Я села на постели, всё поплыло перед глазами. Тогда я поняла: пришло возмездие – я заболела и умираю. Эта мысль в первую минуту принесла облегчение. Потом мне стало жаль себя: скоро все поедут на дачу в Салтыковку, а я не поеду. Осенью все пойдут в школу, а я не пойду. Придет зима, все будут встречать Новый год, а я не буду. Всем купят лыжи, а мне они не нужны. А кто станет носить мои белые и синие матроски и красное пальто с серым каракулевым воротником? Но самое ужасное то, что никто не пожалеет о моей смерти, – я украла деньги. Папе, маме и бабушке будет совестно, что у них была такая девочка.
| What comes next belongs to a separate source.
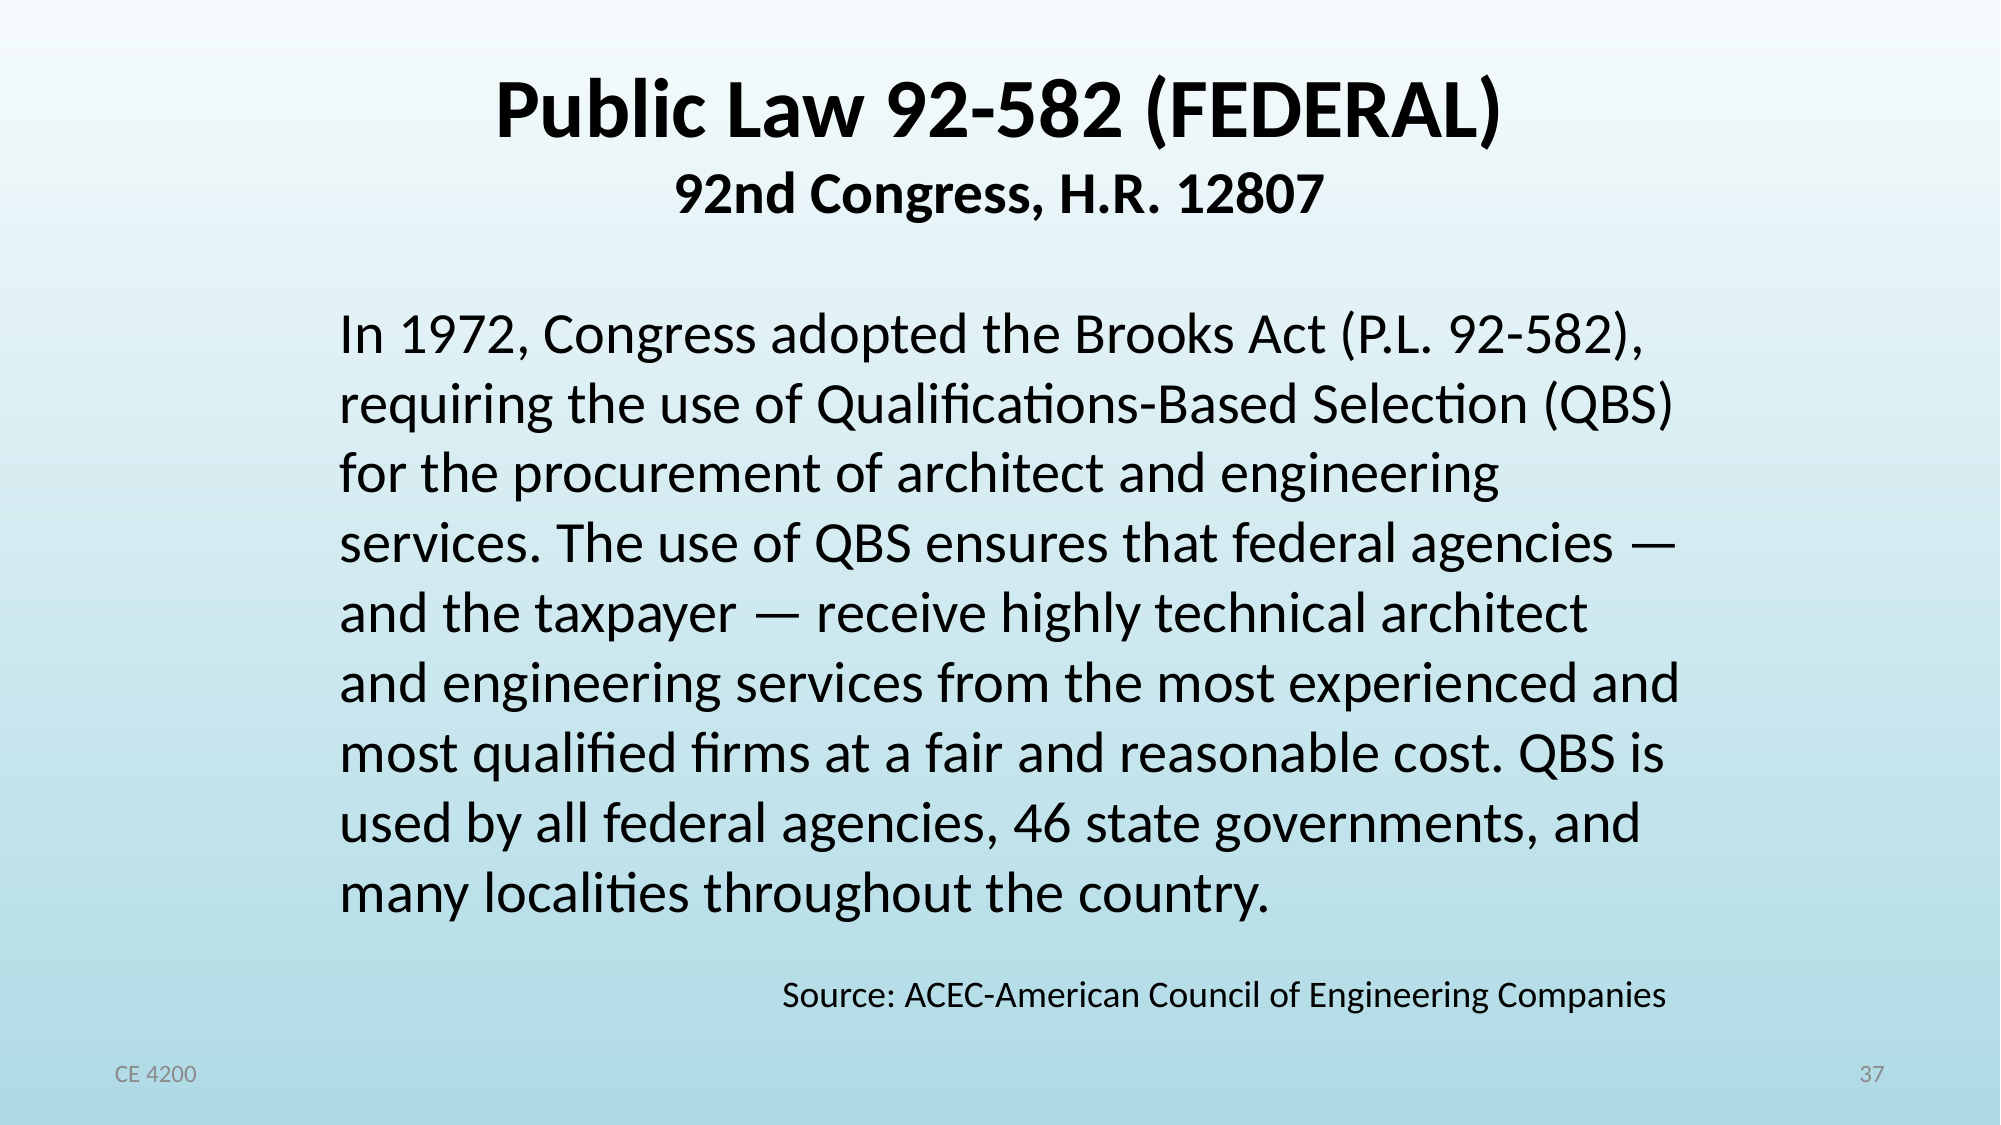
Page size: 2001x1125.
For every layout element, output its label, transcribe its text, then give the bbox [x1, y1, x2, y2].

Думать так было нестерпимо, но я продолжала терзать себя.

Фонарь за окном гас и не мог погаснуть. Я взглянула в угол между камином и дверью и увидела ее – эта баба всегда появлялась, когда у меня поднималась температура. Я боялась ее: крупная, в длинном, до полу, сарафане, вышитой кофте с широкими рукавами, она была повязана платком, как боярыня Морозова на картине Сурикова. Скрестив руки на груди, эта баба возникла в углу и, не мигая, глядела на меня в упор строго и осуждающе. Я не выдержала и отчаянно закричала.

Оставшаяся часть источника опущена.